**Work request:** Your answer must be the full listing, word for word, with no images in it.

Source information START

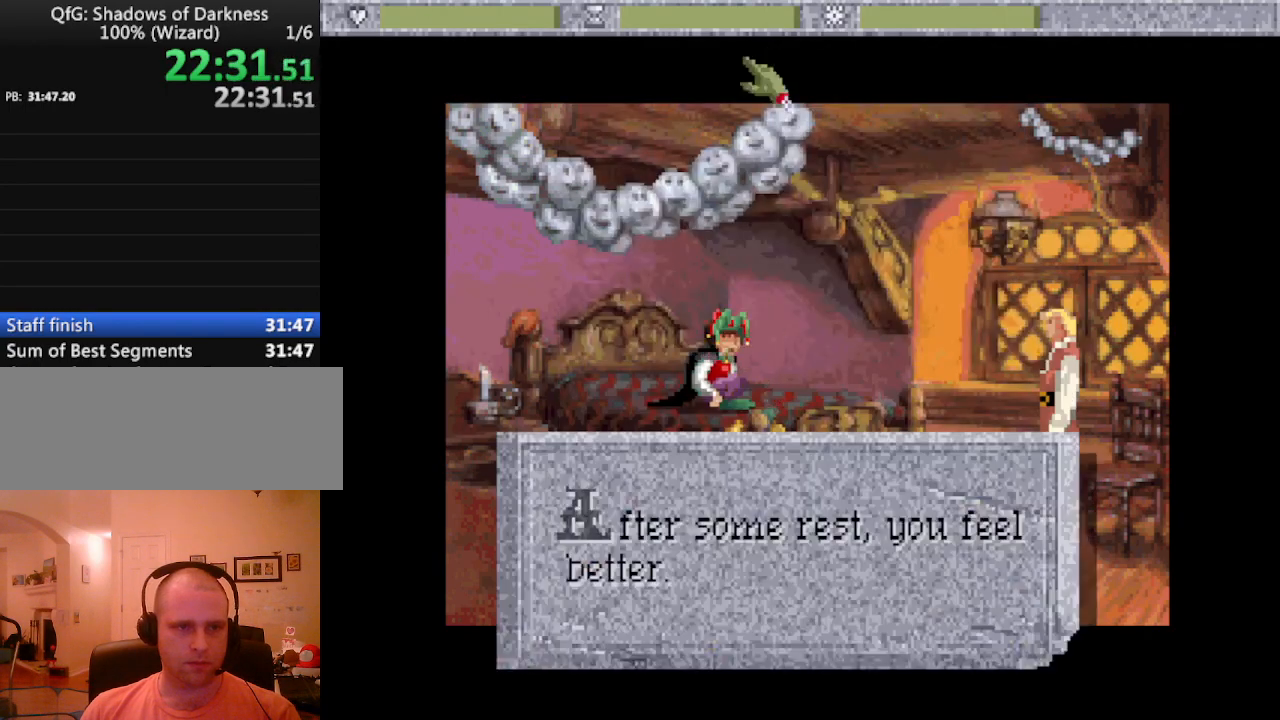
{"keys": [], "events": []}
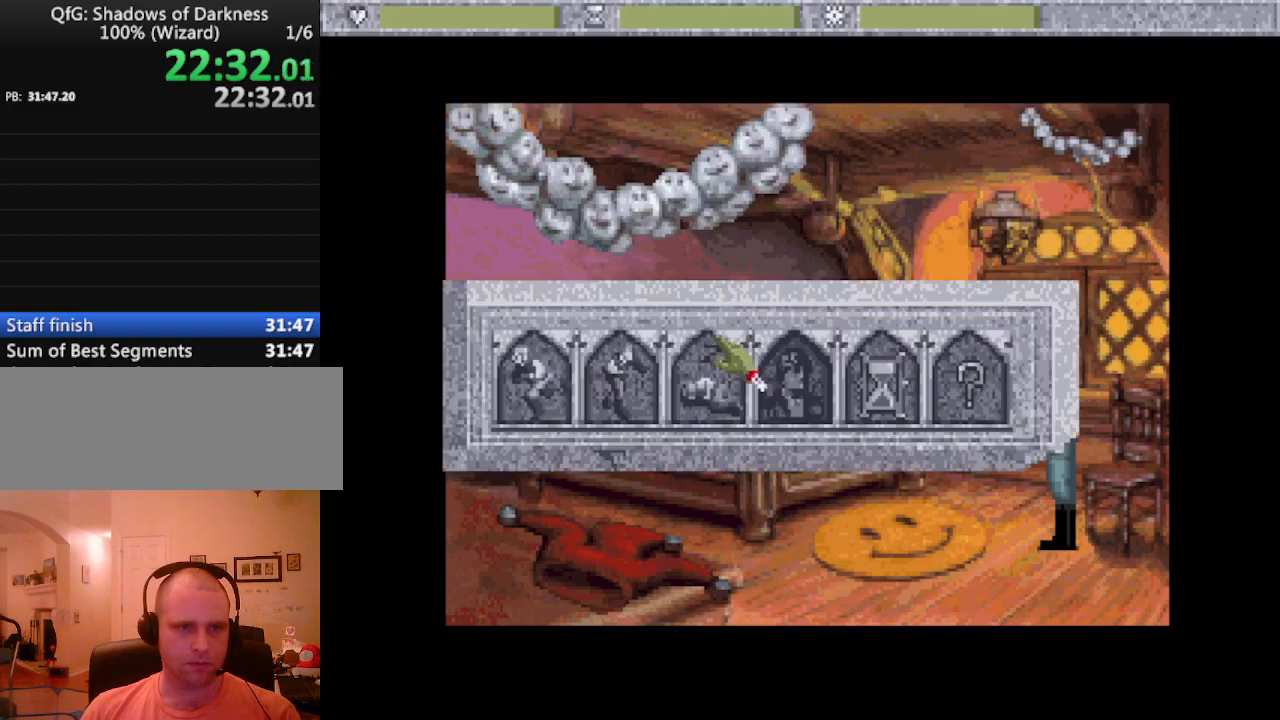
{"keys": [], "events": []}
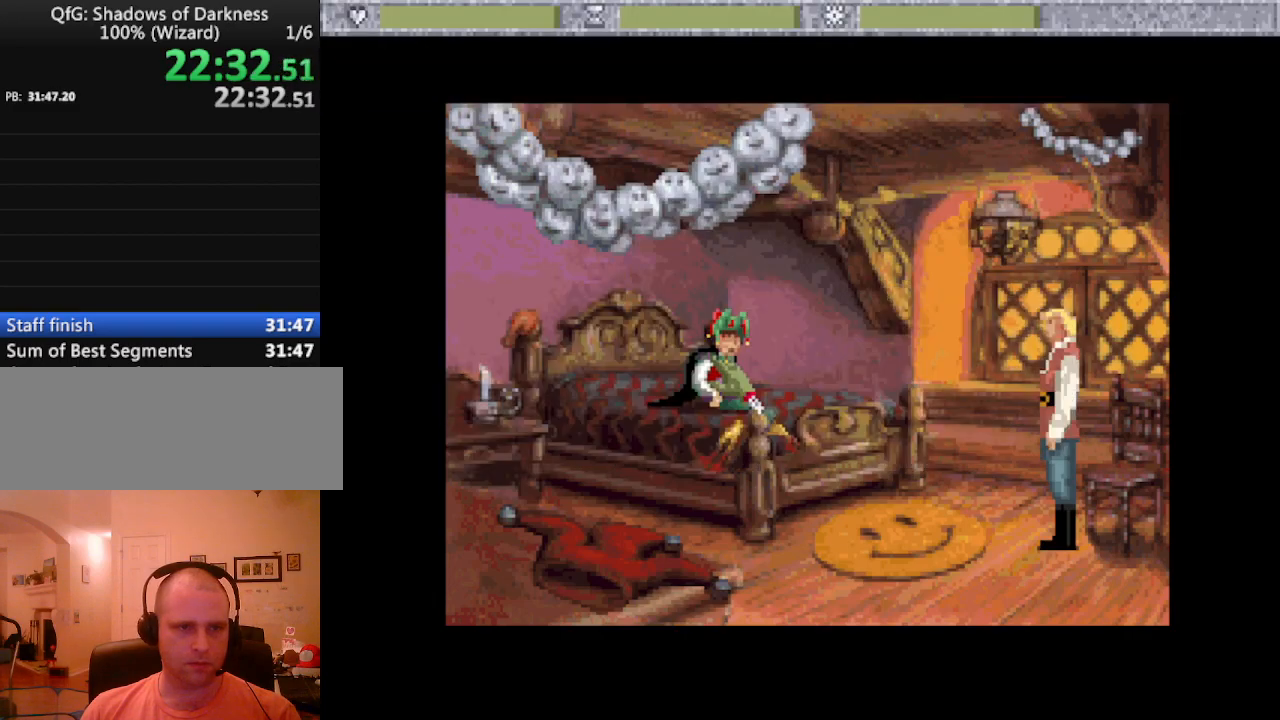
{"keys": [], "events": [[50, "escape", "down"], [100, "escape", "up"], [183, "escape", "down"], [283, "escape", "up"]]}
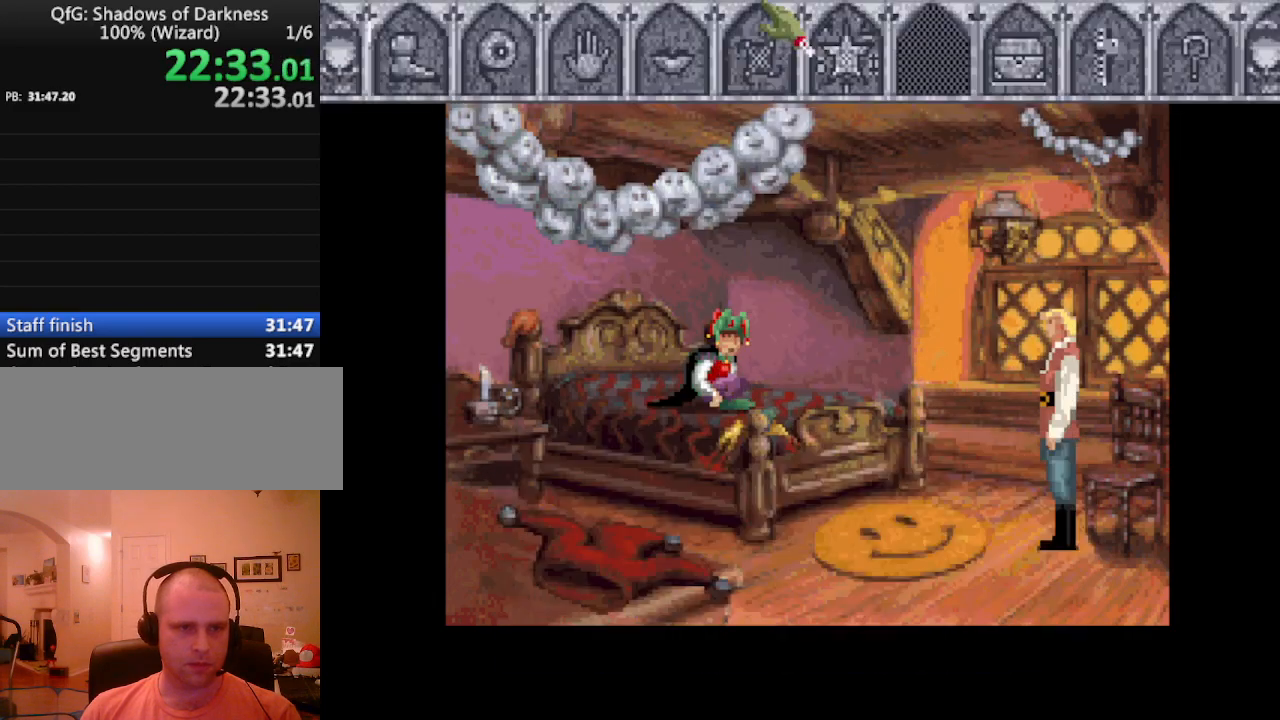
{"keys": [], "events": []}
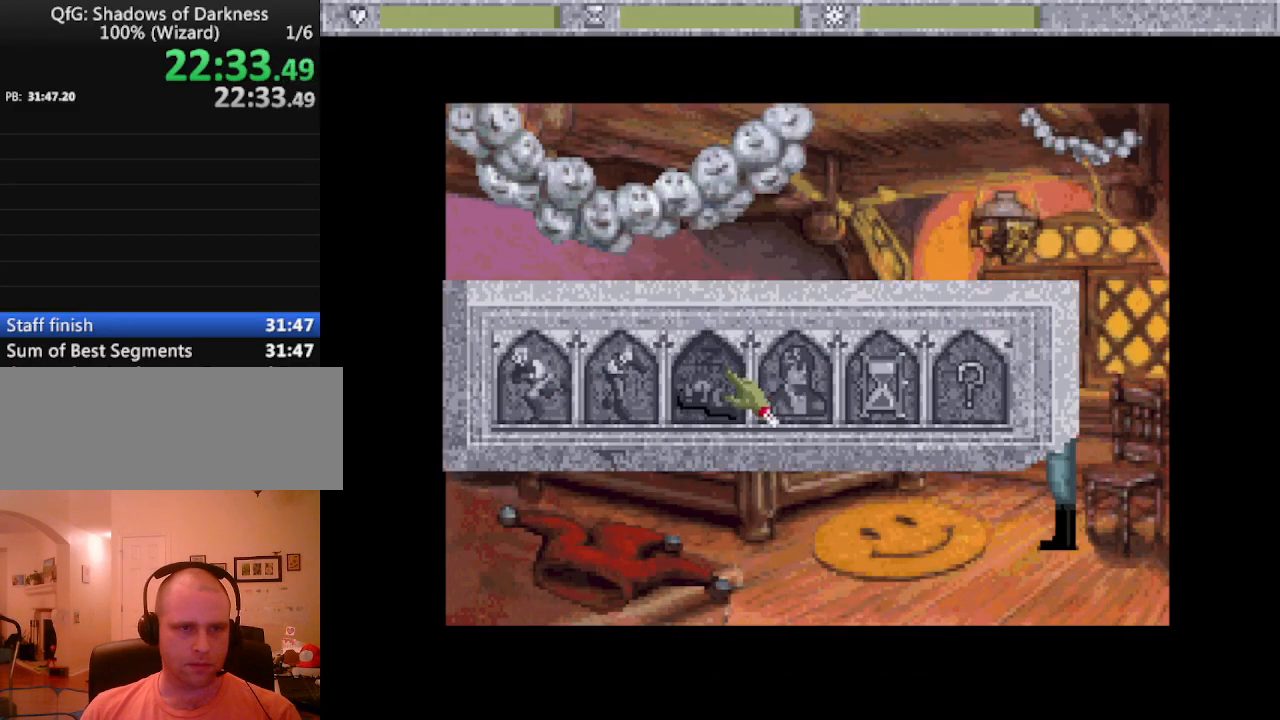
{"keys": ["escape"], "events": [[350, "escape", "down"], [400, "escape", "up"], [500, "escape", "down"]]}
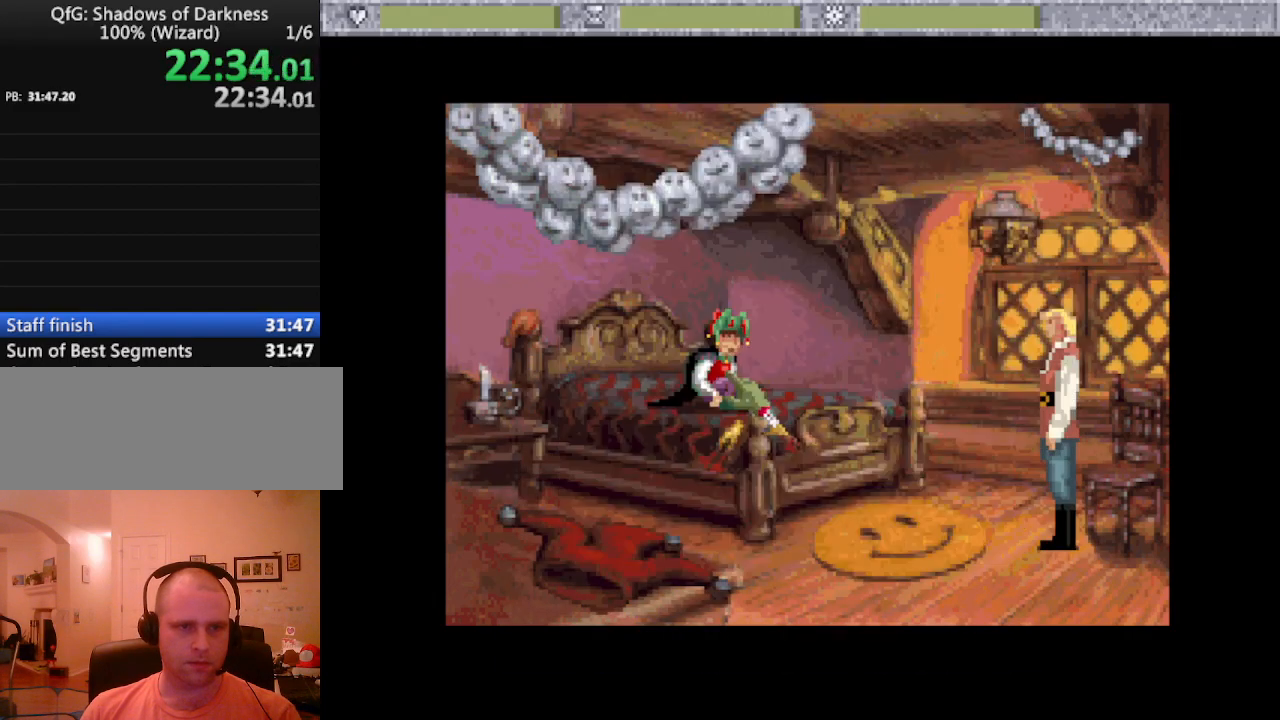
{"keys": [], "events": [[83, "escape", "up"]]}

Source information END

**Written reply:**
{"keys": [], "events": []}
{"keys": [], "events": []}
{"keys": [], "events": [[50, "escape", "down"], [100, "escape", "up"], [183, "escape", "down"], [283, "escape", "up"]]}
{"keys": [], "events": []}
{"keys": ["escape"], "events": [[350, "escape", "down"], [400, "escape", "up"], [500, "escape", "down"]]}
{"keys": [], "events": [[83, "escape", "up"]]}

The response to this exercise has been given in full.